* **Exercise**
From the first item, reproduce verbatim every line from the one containing "випадкових учасників або старі посилання, які" through the one containing "поки не зрозуміли, де є активна сесія;", with both of those lines included.

* **Source material**
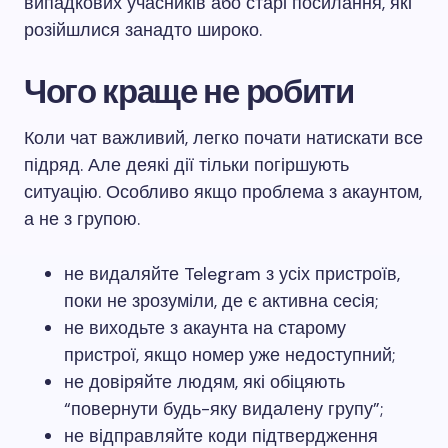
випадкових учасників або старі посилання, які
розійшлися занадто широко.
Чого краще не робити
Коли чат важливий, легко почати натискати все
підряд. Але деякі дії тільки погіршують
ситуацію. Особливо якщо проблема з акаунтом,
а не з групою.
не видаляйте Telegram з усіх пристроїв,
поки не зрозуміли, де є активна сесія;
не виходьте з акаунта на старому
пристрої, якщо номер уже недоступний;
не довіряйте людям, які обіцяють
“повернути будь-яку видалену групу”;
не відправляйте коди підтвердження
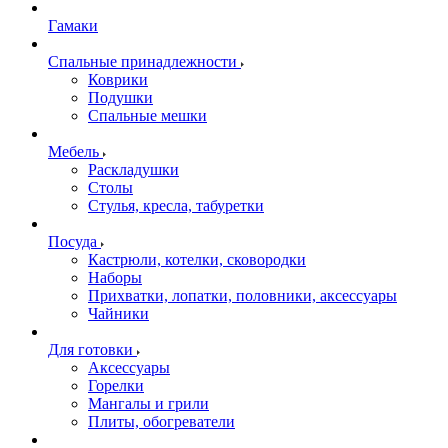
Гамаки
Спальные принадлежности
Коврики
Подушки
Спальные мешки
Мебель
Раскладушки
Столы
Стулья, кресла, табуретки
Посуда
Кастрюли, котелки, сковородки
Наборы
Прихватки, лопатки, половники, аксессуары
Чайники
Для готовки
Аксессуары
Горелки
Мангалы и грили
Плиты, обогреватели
--
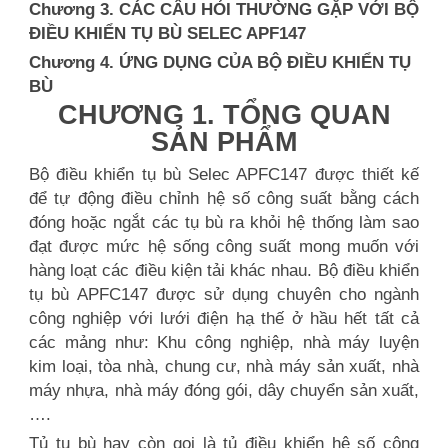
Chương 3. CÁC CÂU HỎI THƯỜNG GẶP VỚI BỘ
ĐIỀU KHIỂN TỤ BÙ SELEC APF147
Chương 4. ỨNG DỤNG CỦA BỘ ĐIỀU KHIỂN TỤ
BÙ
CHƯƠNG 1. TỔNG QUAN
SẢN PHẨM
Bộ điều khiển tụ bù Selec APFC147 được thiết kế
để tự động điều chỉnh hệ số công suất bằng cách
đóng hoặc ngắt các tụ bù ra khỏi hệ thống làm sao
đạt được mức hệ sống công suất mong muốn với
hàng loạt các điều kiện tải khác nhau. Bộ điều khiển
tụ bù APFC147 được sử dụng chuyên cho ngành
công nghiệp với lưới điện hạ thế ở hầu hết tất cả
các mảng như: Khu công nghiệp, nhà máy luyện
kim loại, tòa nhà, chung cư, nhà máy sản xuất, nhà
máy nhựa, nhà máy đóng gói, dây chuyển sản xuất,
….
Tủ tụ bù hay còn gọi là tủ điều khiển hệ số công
---
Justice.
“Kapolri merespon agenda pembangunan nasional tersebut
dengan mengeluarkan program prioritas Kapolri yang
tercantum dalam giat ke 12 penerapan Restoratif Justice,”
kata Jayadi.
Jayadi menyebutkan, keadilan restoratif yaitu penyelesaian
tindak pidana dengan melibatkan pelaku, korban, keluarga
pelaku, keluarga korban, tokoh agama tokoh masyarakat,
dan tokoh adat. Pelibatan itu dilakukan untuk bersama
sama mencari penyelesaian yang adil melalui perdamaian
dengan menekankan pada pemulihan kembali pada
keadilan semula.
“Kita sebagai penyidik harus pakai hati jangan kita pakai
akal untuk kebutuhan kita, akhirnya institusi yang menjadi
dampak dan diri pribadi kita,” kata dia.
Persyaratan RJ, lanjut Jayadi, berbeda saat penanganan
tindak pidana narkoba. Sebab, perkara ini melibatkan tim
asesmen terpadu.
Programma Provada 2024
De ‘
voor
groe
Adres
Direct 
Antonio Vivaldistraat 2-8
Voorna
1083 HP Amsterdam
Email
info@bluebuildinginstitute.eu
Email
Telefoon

* **Response below**
випадкових учасників або старі посилання, які
розійшлися занадто широко.
Чого краще не робити
Коли чат важливий, легко почати натискати все
підряд. Але деякі дії тільки погіршують
ситуацію. Особливо якщо проблема з акаунтом,
а не з групою.
не видаляйте Telegram з усіх пристроїв,
поки не зрозуміли, де є активна сесія;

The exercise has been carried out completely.